7. Deploy with Lambda function

Now that we have a working SageMaker endpoint, we can integrate it with other AWS services. In this lab, you will create API Gateway and Lambda function.

This architecture will enable us to quickly test our endpoint through a simple HTTP POST request.

  • Install Chalice

Go to the lambda folder and install chalice

pip install -r requirements-dev.txt

or run

pip install chalice==1.20.0

  • In the lambda\.chalice\config.json update the value of the ENDPOINT_NAME environment variable with the name of your SageMaker endpoint

    {  
    "version": "2.0",  
    "app_name": "predictor",  
    "autogen_policy": false,  
    "automatic_layer": true,  
    "environment_variables": {    
    	"ENDPOINT_NAME": "name-of-your-sagemaker-endpoint"  
        },  
        "stages": {    
          "dev": {      
            "api_gateway_stage": "api"    
          }  
        }
     }
    
  • Deploy the Lambda function

Let’s now deploy this Lambda by running

chalice deploy --stage dev

Make sure to run this command from the lambda folder. If your deployment times out due to your connection, please add --connection-timeout 360 to your command.
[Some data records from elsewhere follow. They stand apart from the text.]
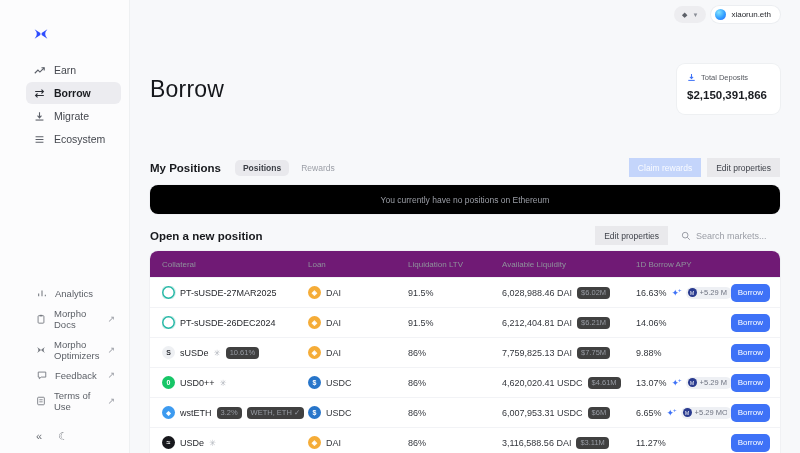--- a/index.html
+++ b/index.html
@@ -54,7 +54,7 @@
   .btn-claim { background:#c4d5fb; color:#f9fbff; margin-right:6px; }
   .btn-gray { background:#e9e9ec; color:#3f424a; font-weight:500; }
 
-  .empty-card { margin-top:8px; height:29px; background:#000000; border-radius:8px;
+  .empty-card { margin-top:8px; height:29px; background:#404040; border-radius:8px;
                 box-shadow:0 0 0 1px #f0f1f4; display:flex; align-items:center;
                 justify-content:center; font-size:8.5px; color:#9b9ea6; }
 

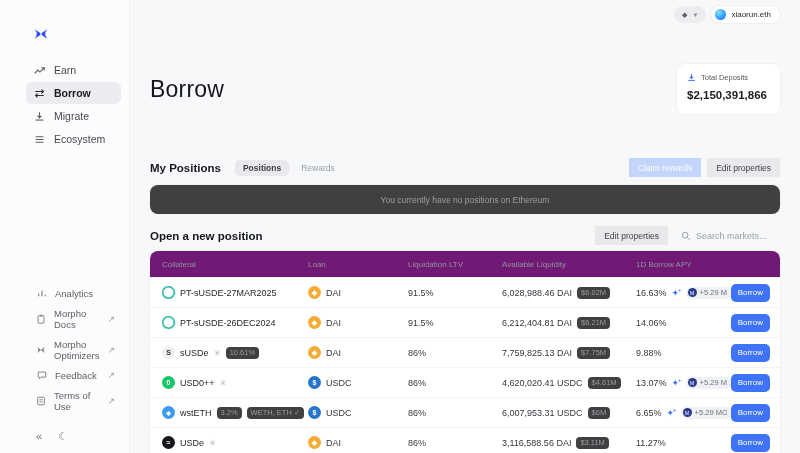--- a/index.html
+++ b/index.html
@@ -82,7 +82,7 @@
   .tok-wsteth { background:#3d9bf0; font-size:6px; } .tok-wsteth::after { content:"◆"; }
   .tok-usde { background:#17181c; } .tok-usde::after { content:"≈"; }
   .sparkle { color:#b4b8bf; font-size:8.5px; }
-  .badge { background:#404040; color:#989ca4; font-size:7.5px; padding:1.5px 4px;
+  .badge { background:#7f1d1d; color:#989ca4; font-size:7.5px; padding:1.5px 4px;
            border-radius:4px; white-space:nowrap; flex:0 0 auto; }
   .spark-blue { color:#3e72f7; font-size:9px; letter-spacing:-1px; }
   .spark-blue sup { font-size:6px; }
Our Lambda function expects to receive an image in the request body. It then reshapes this image so it can be sent to our trained model. Finally, it receives response from the SageMaker endpoint and returns it to requester.

As we are exposing this Lambda function through REST API @app.route("/", methods=["POST"]), Chalice will deploy it behind the API Gateway that will route the incoming traffic to it.

  • Trigger your Lambda

Now you can trigger this Lambda function by running included bash script

bash post.sh

This script will download an image, and send a POST request to your Lambda. The response will contain probabilities for this image and prediction made by the deployed model.

{   
"response" : {      
	"Probabilities:" : "[[-3.10787258e+01 -1.61031952e+02 -2.43714166e+00 -2.35641022e+01\n  -1.84978195e+02 -9.14689526e-02 -5.73226471e+01 -8.57289124e+01\n  -7.99111023e+01 -9.30446320e+01]]",      
    "This is your number:" : "5"   
    }
}